Старший военврач Исии десять суток провел в жандармерии, где его подвергли строжайшему допросу. И вот, на одиннадцатый день, когда возбуждение против него уголовного дела и признание его виновным уже казалось неизбежным, от руководства армии неожиданно поступил «негласный приказ»: «Старшего военврача третьего класса Сиро Исии освободить».

Победоносно глядя на бывших вне себя от ярости жандармов, Исии вышел из тюрьмы и вскоре узнал, что внезапным своим освобождением он обязан начальнику управления службы войск Тэцудзану Нагате, бывшему в то время полковником.

С тех пор Тэцудзан Нагата на всю жизнь остался для Сиро Исии «благодетелем». Нагата действительно спас военную карьеру Исии. «Исии нам еще пригодится, жаль отдавать его под суд». С этими словами Нагате пришлось порядком по-обивать пороги у высшего военного руководства. Об этом Исии помнил всю жизнь.

Вот такая история стояла за фактом появления бюста Нагаты в кабинете начальника «отряда 731».

 

Почему Исии заинтересовался бактериями чумы

Непосредственным поводом к тому, что у Сиро Исии зародилась дьявольская мысль о превращении бактерий в оружие и о разработке в Японии методов ведения бактериологической войны, послужила ознакомительная поездка в Европу весной 1930 года. Хотя поездка и называлась ознакомительной, в действительности, как об этом позже говорил сам Исии, это была тайная разведывательная миссия, согласованная с посольствами и консульствами Японии в соответствующих странах.

Послал Исии в Европу полковник Тэцудзан Нагата, бывший в то время начальником отдела в военном министерстве. Имя военврача первого класса Сиро Исии как изобретателя фильтров «системы Исии» впервые стало тогда известно руководству армии. (В тот период фильтры были еще в стадии разработки, производство их началось два года спустя).

Из шпионской поездки по Европе Исии возвратился осенью 1931 года. Незадолго до этого, в сентябре, Квантунская армия спровоцировала так называемый маньчжурский инцидент, положивший начало захвату Маньчжурии. Исии догадывался о будущем расширении военных действий против Китая.
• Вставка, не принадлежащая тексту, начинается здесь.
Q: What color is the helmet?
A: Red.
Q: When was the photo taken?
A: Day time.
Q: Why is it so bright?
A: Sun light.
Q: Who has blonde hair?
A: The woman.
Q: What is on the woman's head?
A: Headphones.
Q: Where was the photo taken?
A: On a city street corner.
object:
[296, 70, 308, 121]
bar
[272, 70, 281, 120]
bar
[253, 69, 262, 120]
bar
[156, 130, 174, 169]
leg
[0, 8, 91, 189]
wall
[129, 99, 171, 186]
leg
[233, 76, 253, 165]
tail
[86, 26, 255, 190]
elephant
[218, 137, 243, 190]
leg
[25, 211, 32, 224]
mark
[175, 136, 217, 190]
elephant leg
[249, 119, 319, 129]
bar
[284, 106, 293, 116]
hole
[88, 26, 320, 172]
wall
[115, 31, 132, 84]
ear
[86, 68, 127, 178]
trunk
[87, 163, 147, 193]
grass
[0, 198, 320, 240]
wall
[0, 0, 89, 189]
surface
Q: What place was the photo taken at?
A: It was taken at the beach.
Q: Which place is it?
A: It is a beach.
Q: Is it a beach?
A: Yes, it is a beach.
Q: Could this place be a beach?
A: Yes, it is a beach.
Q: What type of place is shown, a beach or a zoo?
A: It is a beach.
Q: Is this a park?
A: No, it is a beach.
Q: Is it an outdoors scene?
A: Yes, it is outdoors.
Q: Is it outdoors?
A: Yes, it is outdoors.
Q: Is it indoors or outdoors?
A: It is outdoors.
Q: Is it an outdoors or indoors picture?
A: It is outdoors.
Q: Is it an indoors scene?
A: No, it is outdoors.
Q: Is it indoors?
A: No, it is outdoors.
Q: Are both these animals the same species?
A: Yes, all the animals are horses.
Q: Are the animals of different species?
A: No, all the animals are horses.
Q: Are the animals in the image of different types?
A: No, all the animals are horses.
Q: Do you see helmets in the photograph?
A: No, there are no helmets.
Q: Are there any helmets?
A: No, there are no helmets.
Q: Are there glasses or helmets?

Явившись к начальнику отдела военного министерства Нагате для доклада о результатах своей полуторагодовой поездки, он сказал, что в Европе, и особенно в Германии, предпринимаются попытки использовать бактерии в качестве оружия, и при этом подчеркнул, что, «если Япония срочно не начнет фундаментальные исследования в этом направлении, она может „опоздать на поезд“».

Вскоре после возвращения в Японию Сиро Исии получил звание старшего военврача третьего класса и начал работать в 1-м армейском госпитале, совмещая эту работу с работой в Главном арсенале японской армии и преподаванием в Военно-медицинской академии. С этого времени Исии, по-видимому, и приступил к культивированию бактерий, изучению их вирулентности, экспериментам по бактериальному заражению и другим исследованиям. Он стал руководить организованной им при Военно-медицинской академии Лабораторией профилактики эпидемических заболеваний в японской армии, которая располагалась в Токио, в квартале Вакамацу района Синдзюку.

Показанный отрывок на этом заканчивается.